NEW YORK, Sept 13 (Reuters) – Wall Street closed mixed on Wednesday, and U.S. Treasuries oscillated within a tight range after data showed underlying inflation remained on its slow, downward trajectory, cementing the likelihood that the Federal Reserve will let interest rates stand for now.
The S&P 500 gained modestly and interest-rate sensitive mega caps, led by Amazon.com (AMZN.O) and Microsoft Corp (MSFT.O), gave the tech-heavy Nasdaq the edge.
The blue-chip Dow Jones Industrial Average ended modestly lower.
U.S. consumer price (CPI) data showed prices heated up in August at their fastest pace in 14 months due to rising energy prices, but the “core” measure, which excludes volatile food and energy items, remained on its meandering path down toward the Federal Reserve’s average 2% annual inflation target.
“Since markets were weak the last few days, maybe people were fearing more core inflation than we saw,” said Peter Tuz, president of Chase Investment Counsel in Charlottesville, Virginia. The report “confirms the idea of the Fed waiting to see what further data show before a possibly hiking rates in November.”
Tuz noted that “CPI was slightly positive on a core basis, but surging gasoline prices affect retail sales.” He explained that “The extra $20 you spend filling your tank is $20 less you spend on other things.”
Financial markets have priced in a 97% likelihood of the Federal Reserve standing pat at next week’s monetary policy meeting, leaving the key Fed funds target rate at 5.25%-5.50%, according to CME’s FedWatch tool.
The Dow Jones Industrial Average (.DJI) fell 70.1 points, or 0.2%, to 34,575.89, the S&P 500 (.SPX) gained 5.59 points, or 0.13%, to 4,467.49 and the Nasdaq Composite (.IXIC) added 39.96 points, or 0.29%, to 13,813.59.

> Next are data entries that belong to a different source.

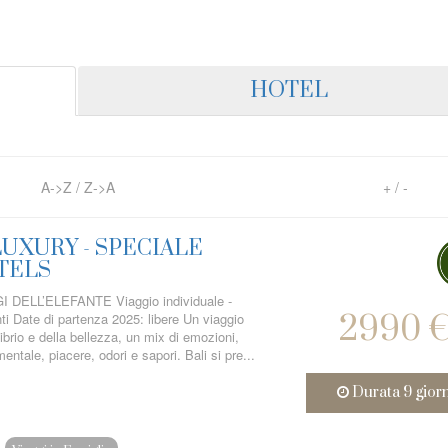
HOTEL
A->Z
/
Z->A
+
/
-
UXURY - SPECIALE
TELS
DELL’ELEFANTE Viaggio individuale -
2990 
ti Date di partenza 2025: libere Un viaggio
librio e della bellezza, un mix di emozioni,
entale, piacere, odori e sapori. Bali si pre...
Durata 9 gior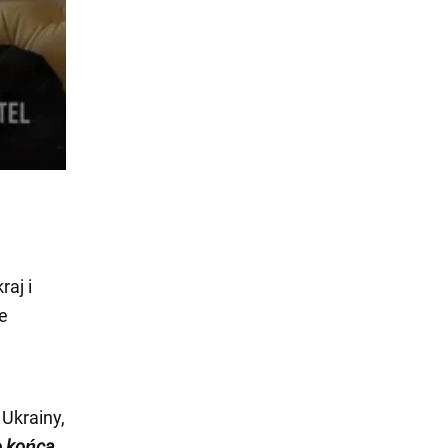
aj i
ie
Ukrainy,
o końca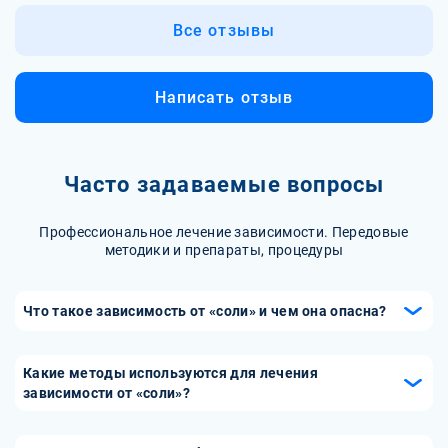
Все отзывы
Написать отзыв
Часто задаваемые вопросы
Профессиональное лечение зависимости. Передовые
методики и препараты, процедуры
Что такое зависимость от «соли» и чем она опасна?
«Соль» — это синтетический наркотик, известный своими
мощными психоактивными эффектами, такими как
Какие методы используются для лечения
эйфория, повышенная энергия и изменение восприятия.
зависимости от «соли»?
Зависимость от «соли» развивается быстро из-за
Лечение зависимости от «соли» начинается с
интенсивного воздействия на мозг. Она опасна тем, что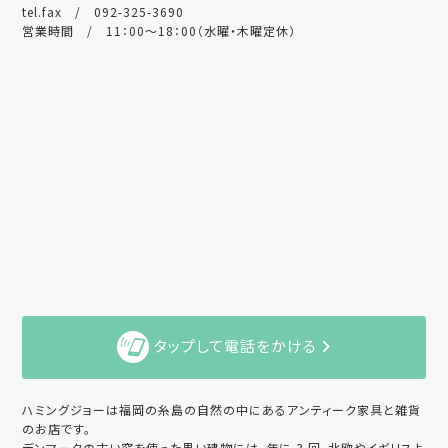
tel.fax / 092-325-3690
営業時間 / 11：00～18：00（水曜・木曜定休）
タップして電話をかける
ハミングジョーは福岡の糸島の自然の中にあるアンティーク家具と雑貨
のお店です。
デンマークの古い窓を使った黒い建物には、年に 3 回、北欧やイギリスよ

European shares ended lower as investors looked beyond the CPI report and a drop in euro zone industrial production to focus their attention on this week’s European Central Bank policy meeting.
The pan-European STOXX 600 index (.STOXX) lost 0.32% and MSCI’s gauge of stocks across the globe (.MIWD00000PUS) gained 0.01%.
Emerging market stocks lost 0.09%. MSCI’s broadest index of Asia-Pacific shares outside Japan (.MIAPJ0000PUS) closed 0.19% lower, while Japan’s Nikkei (.N225) lost 0.21%.
U.S. Treasury yields inched lower in the wake of the CPI report, which suggested the Fed will keep interest rates steady at its upcoming meeting.
Benchmark 10-year notes last rose 3/32 in price to yield 4.2544%, from 4.264% late on Tuesday.
The 30-year bond last /32 in price to yield 4.3463%, from 4.346% late on Tuesday.
The greenback steadied against a basket of world currencies following the inflation data, which did little to move the needle regarding the Fed’s expected rate hike pause.
The dollar index (.DXY) rose 0.05%, with the euro down 0.2% to $1.0731.
The Japanese yen weakened 0.26% versus the greenback at 147.47 per dollar, while Sterling was last trading at $1.249, up 0.05% on the day.
Oil prices dipped as a surprise U.S. inventory build helped market participants look past expectations of tight supply.
U.S. crude slipped 0.36% to settle at $88.52 per barrel, while Brent settled at $91.88 per barrel, down 0.2% on the day.
Gold prices edged lower, hovering near two-week lows after the CPI report helped give the dollar a slight boost.
Spot gold dropped 0.3% to $1,908.39 an ounce.